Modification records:
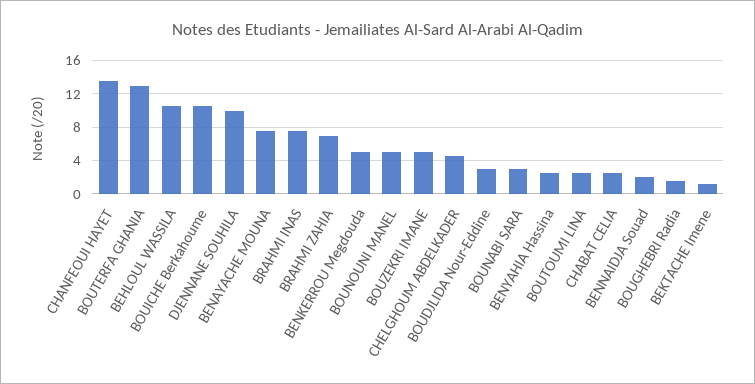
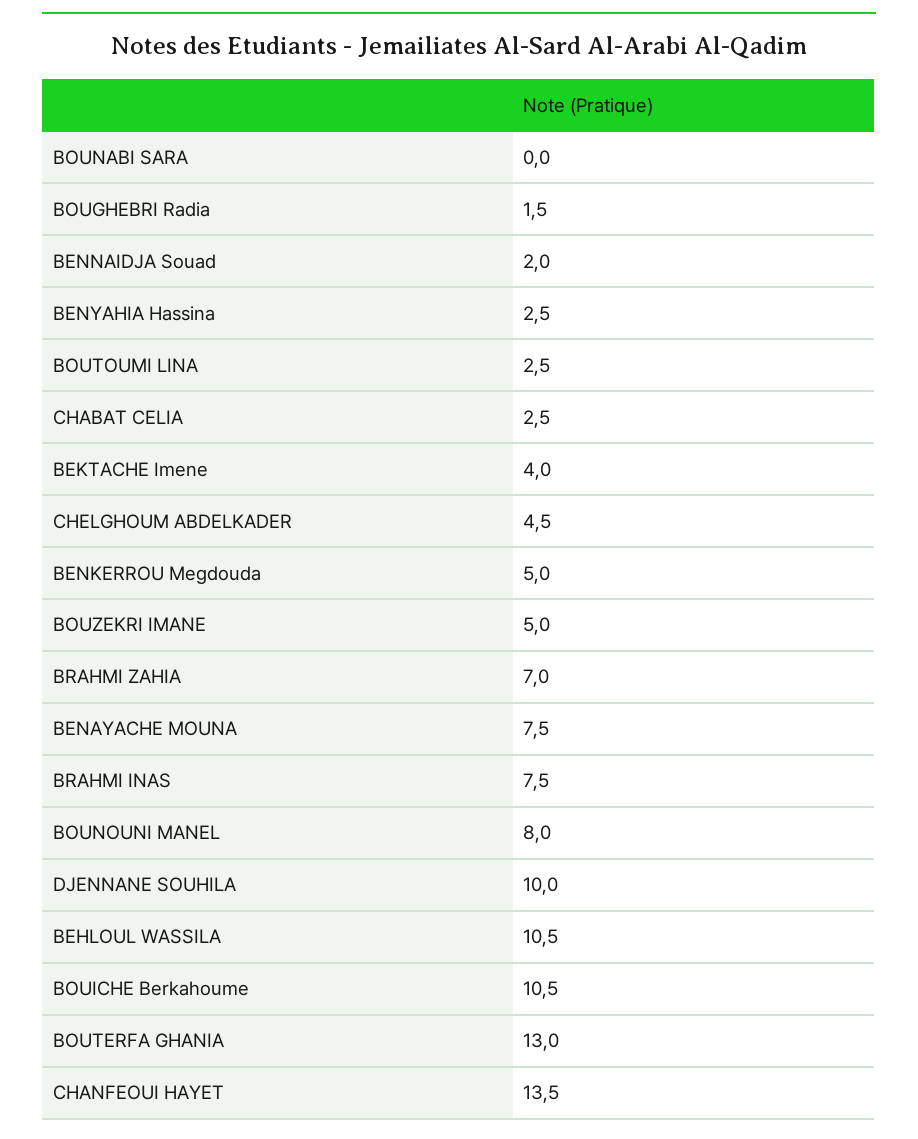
BOUNOUNI MANEL: 5 -> 8
BOUDJLIDA Nour-Eddine: 3 -> none
BOUNABI SARA: 3 -> 0
BEKTACHE Imene: 1 -> 4

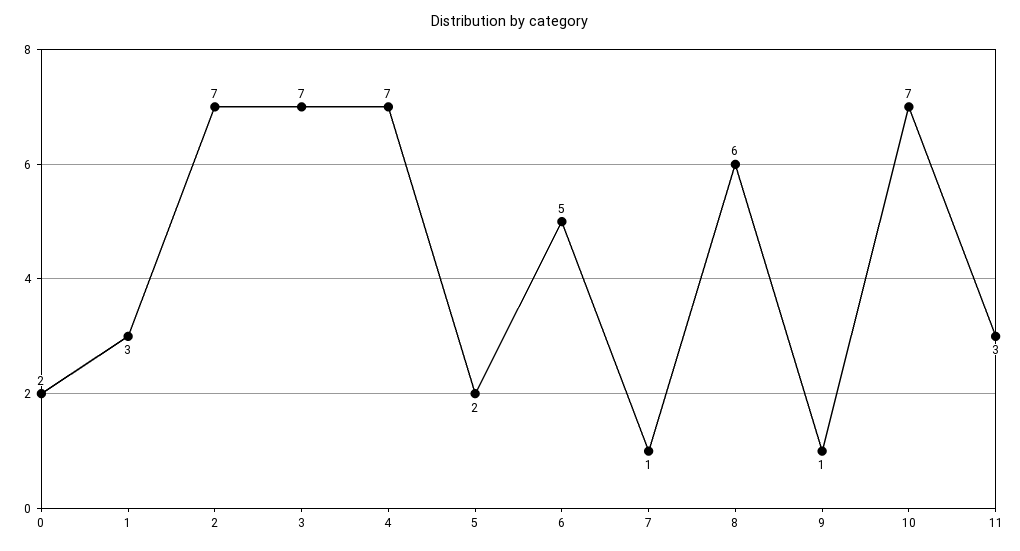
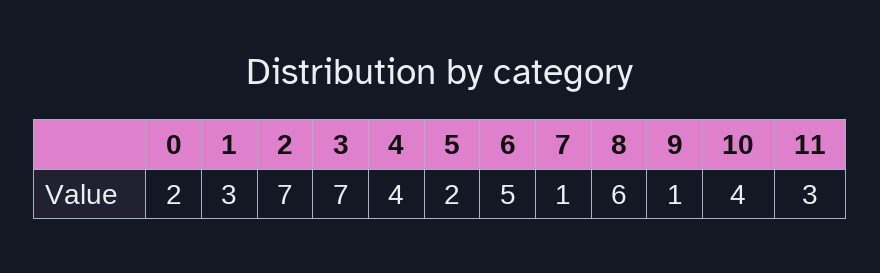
4: 7 -> 4
10: 7 -> 4

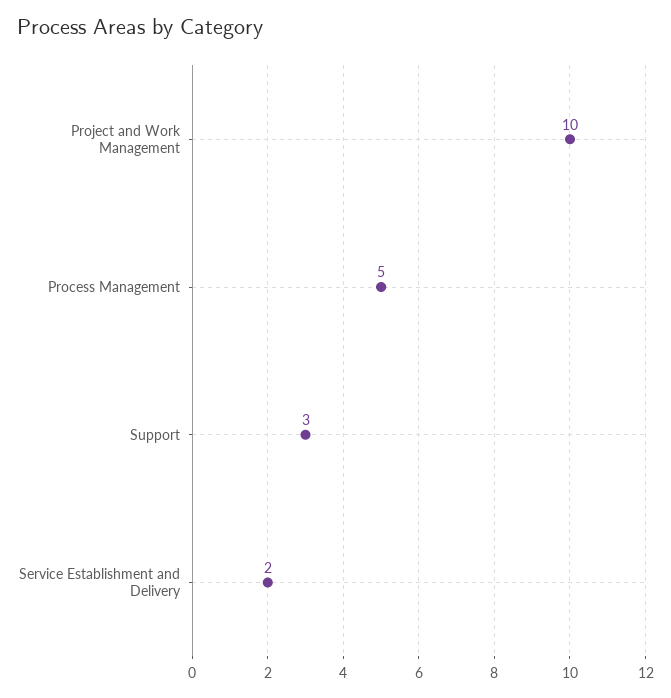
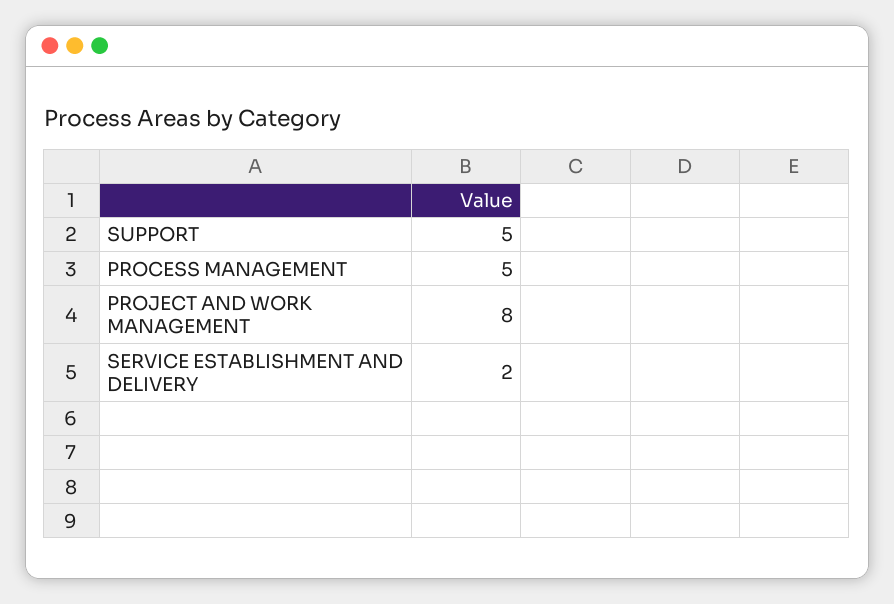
Project and Work Management: 10 -> 8
Support: 3 -> 5

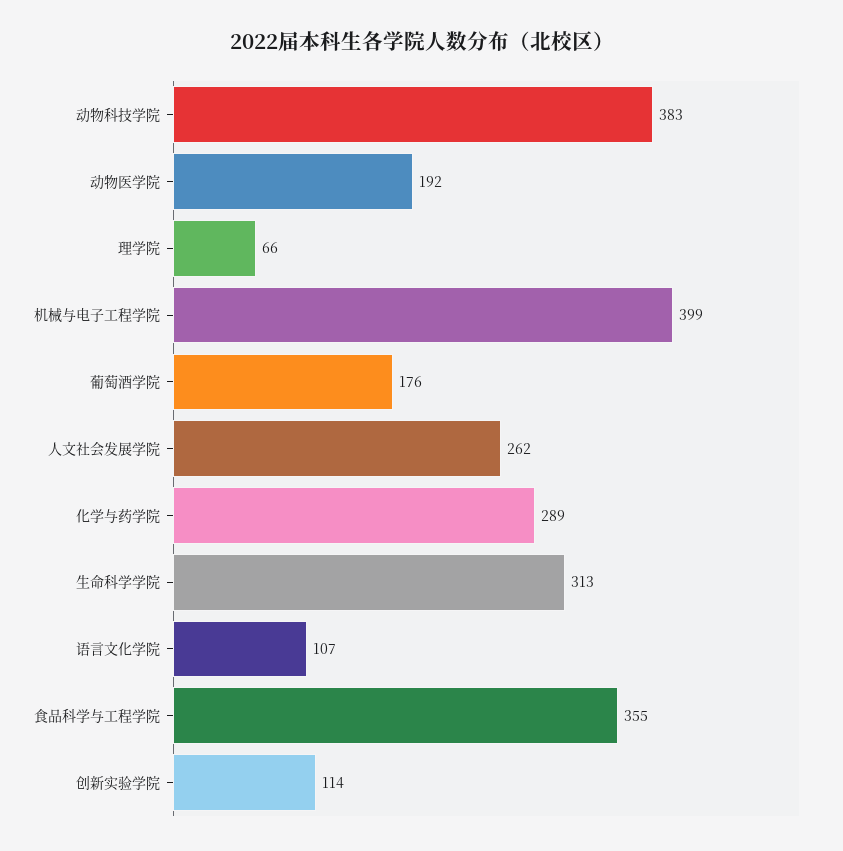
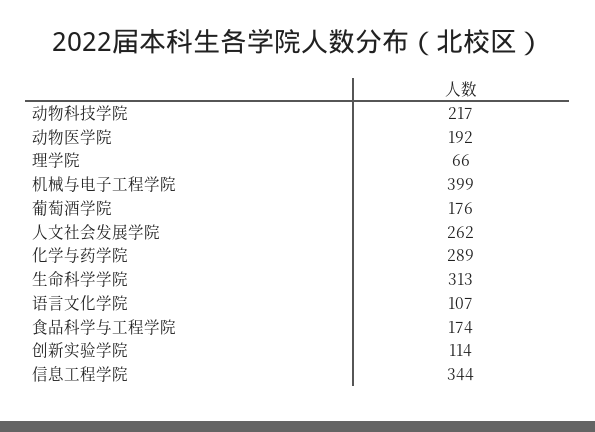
动物科技学院: 383 -> 217
食品科学与工程学院: 355 -> 174
信息工程学院: none -> 344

→ **Work item**
Give back one number only: the count of lines in the entries that hold the string "none".

→ **Response to this exercise**
2